We were approved for a number of countries in Europe as well as China and Korea. After doing research about Chinese adoption and the plight of Chinese girls, we decided this was the area of the world that we were most interested in. In China they have the “one child rule”. Any Chinese families wishing to have more than one child have had to pay a significant tax on that second child and become ineligible for special financial incentives given to single child families. Since girls don’t carry on the family name and their role is to support their husband’s parents in old age rather than their own, many Chinese families will abandon their girl child and try again for a boy. It’s illegal for Chinese citizens to abandon a child of course, but they are left with little choice because it’s also illegal for anyone but the state to put children up for adoption. So, thousands of little girls are left in train stations and outside of police stations and in open markets. This is the adoption plan that their mothers have created—the only adoption plan possible. The rule has been expanded in recent years to allow for a second birth if the first born child is a girl. The tradition which holds boy children in higher regard than girl children persists, though. Girls continue to be placed into orphanages and adopted by the thousands each year.

Our dossier is almost ready to send in. Sometime next summer we’ll get the call to go and pick up our little girl. We’ll spend over 20 hours on a plane to Beijing where we’ll spend two days sightseeing and getting over our jet-lag. Then we’re off to the province of our daughter’s birth (on another plane) to wait in a hotel to receiver her. After spending a week getting to know each other, we’ll fly again to Guangzhou in the southern part of China where the American Consulate resides to finish our final paperwork and to have our daughter’s final medical check before leaving her birth country. Finally we’ll fly to Hong Kong and exit the country on another 20 hour trip home. When the plane touches down, she starts the process towards becoming an American citizen and we start the process of becoming a new family—complete at last.
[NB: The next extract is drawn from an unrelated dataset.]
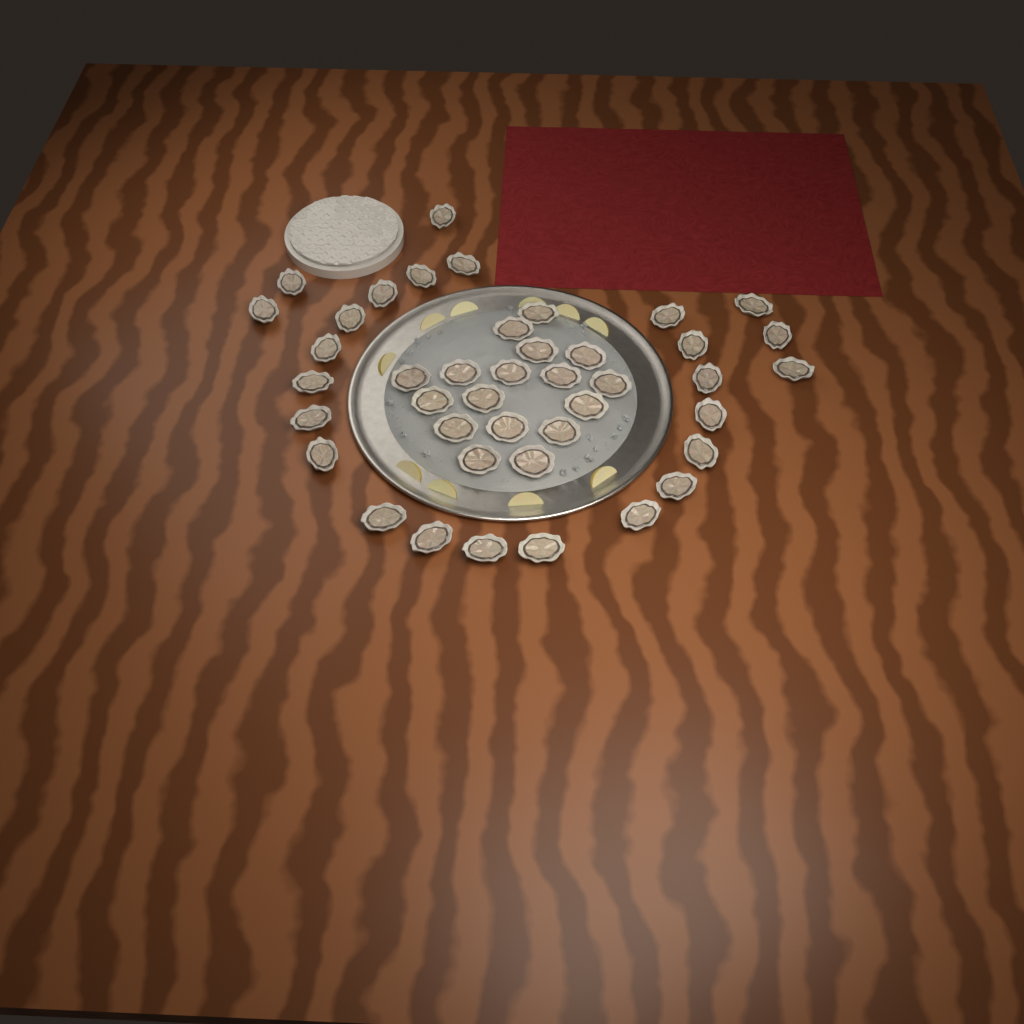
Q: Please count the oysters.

At that point I’ll finally know the answers to some of those questions I have today. I’ll know her name (the one we’ll give her and the name given to her by the Chinese orphanage), where she is from, and what she looks like. I’ll know what she likes to eat, her sleeping habits, and the way she looks when she smiles. What we may never know (and she may never know) is her real name, birth-date, and her parents’ names. These details are not usually left with these girls when their mothers and fathers take the risk of leaving them to be found and placed into orphanages.

So that’s how I came to love a little girl I’ve never met. I think I started to love her when I first heard about these little girls and read the stories surrounding their journey into the orphanage system. It’s funny that I know literally nothing about her at this point in the process but I love her just the same. I wonder if it makes me love her more because it’s so much work and such a long wait to finally meet her; or maybe because we thought we might never have another child. After careful consideration I don’t think so. This entire process has made my wife and I really examine why we love our children so much whether they are adopted or biological—simply because they’re ours.